The mining industry often needs to operate in remote or climatically harsh locations. The industry has recently been forced to deal with extreme conditions including floods, heatwaves and droughts. As these are becoming progressively frequent occurrences, mines typically build ‘downtime’ into production schedules and expect to incur costs to manage the various risks arising from climate extremes. Importantly, many environmental conditions are becoming more extreme and consequently, risk management based on past data can become increasingly ineffective. Market and shareholder demand for fewer interruptions are another pressure on mines to avoid prolonged or frequent downtime. Hence, adaptation to climate is becoming an important strategic move for many companies, many of whom are using future climate scenarios and alternative risk evaluations.
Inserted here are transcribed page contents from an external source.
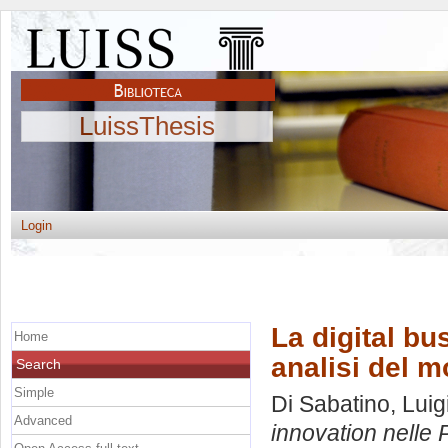
LuissThesis
Login
La digital bu
Home
analisi del m
Search
Simple
Di Sabatino, Luig
Advanced
innovation nelle 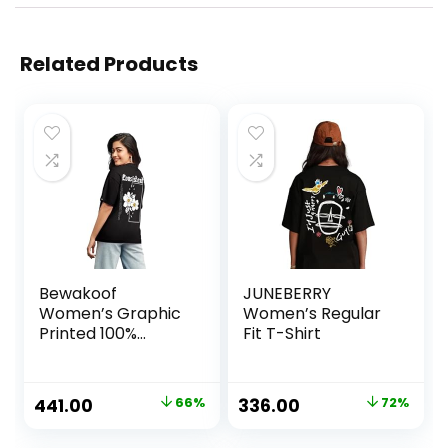
Related Products
Bewakoof
JUNEBERRY
Women’s Graphic
Women’s Regular
Printed 100%
Fit T-Shirt
Cotton T-Shirt –
Oversized Fit,
Round Neck, Half
Original
Current
Original
Current
441.00
66%
336.00
72%
Sleeves
price
price
price
price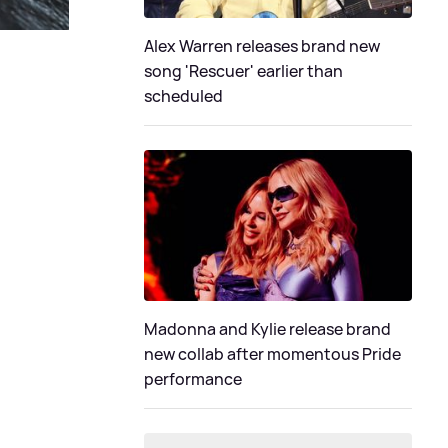
Alex Warren releases brand new
song 'Rescuer' earlier than
scheduled
Madonna and Kylie release brand
new collab after momentous Pride
performance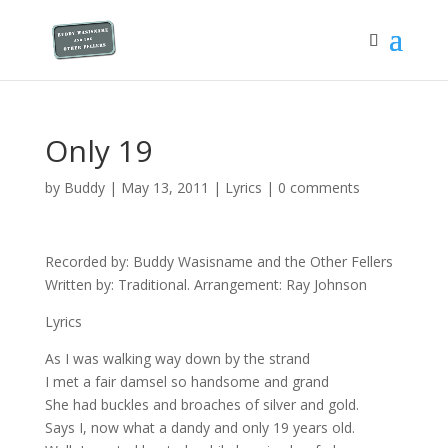
Only 19
by
Buddy
|
May 13, 2011
|
Lyrics
|
0 comments
Recorded by: Buddy Wasisname and the Other Fellers
Written by: Traditional. Arrangement: Ray Johnson
Lyrics
As I was walking way down by the strand
I met a fair damsel so handsome and grand
She had buckles and broaches of silver and gold.
Says I, now what a dandy and only 19 years old.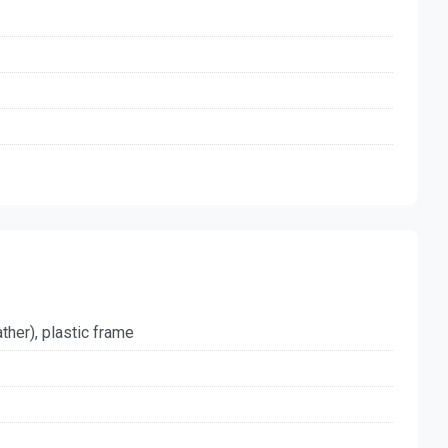
ther), plastic frame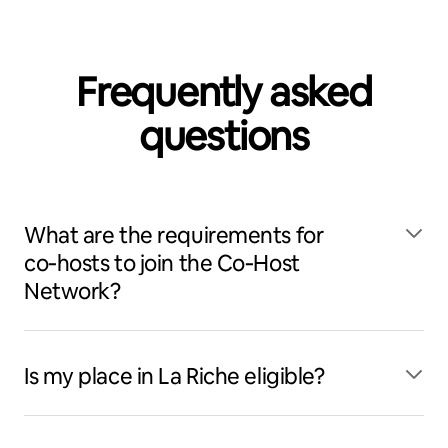
Frequently asked
questions
What are the requirements for
co‑hosts to join the Co‑Host
Network?
Is my place in La Riche eligible?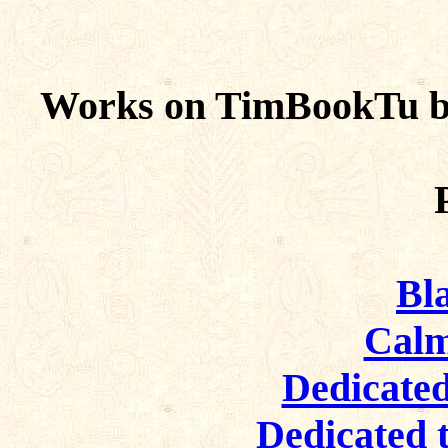
Works on TimBookTu by
Bl
Calm
Dedicated
Dedicated 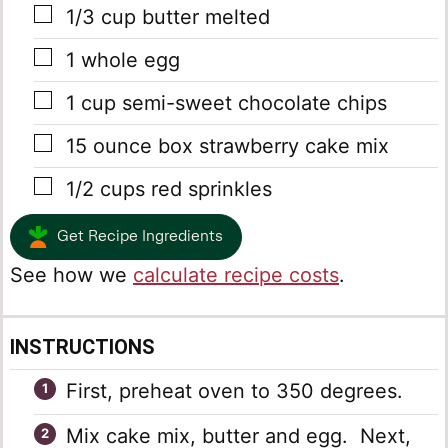
▢
1/3
cup
butter
melted
▢
1
whole egg
▢
1
cup
semi-sweet chocolate chips
▢
15
ounce
box strawberry cake mix
▢
1/2
cups
red sprinkles
Get Recipe Ingredients
See how we
calculate recipe costs
.
INSTRUCTIONS
First, preheat oven to 350 degrees.
Mix cake mix, butter and egg. Next,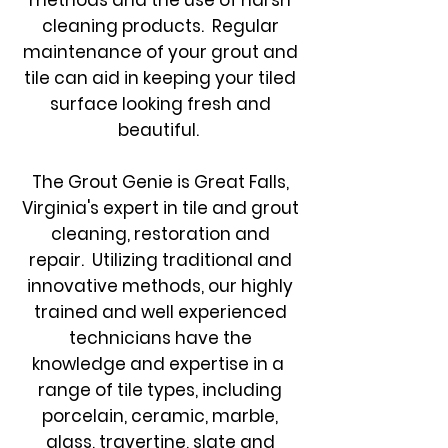
methods and the use of harsh
cleaning products. Regular
maintenance of your grout and
tile can aid in keeping your tiled
surface looking fresh and
beautiful.
The Grout Genie is Great Falls,
Virginia's expert in tile and grout
cleaning, restoration and
repair. Utilizing traditional and
innovative methods, our highly
trained and well experienced
technicians have the
knowledge and expertise in a
range of tile types, including
porcelain, ceramic, marble,
glass, travertine, slate and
We present here a method that uses commonly available mine site data to assist decision-making for reducing vulnerability to sudden flood. The method, ‘climate-related adaptation from terrain evaluation results’ (CRATER), identifies a mine’s flood ‘hot-spots’ and presents them as a ‘traffic lights’ warning map. The process then requires a failure analysis process such as fault-tree analysis to identify both the cause of possible failures and a range of possible failure-avoidance adaptations. In the final stage, management can assess the most suitable option for the mine, based on the availability of capital such as time, facilities, labour and money in addition to social acceptability of the options. CRATER has been tested in an open cut mine environment and is now being further developed to identify how subsidence over underground mines may impact on flooding and ponding over the mining life cycle (CRATER II). Further work is continuing to test larger and more complex mine landscapes to deliver a method to extract more knowledge from existing data.
Hodgkinson, J H, Grigorescu, M and Khanal, M, 2016. Reducing mine site extreme rainfall vulnerability using climate-related adaptation from terrain evaluation results, in Proceedings International Mine Management Conference, pp 187-200 (The Australasian Institute of Mining and Metallurgy: Melbourne).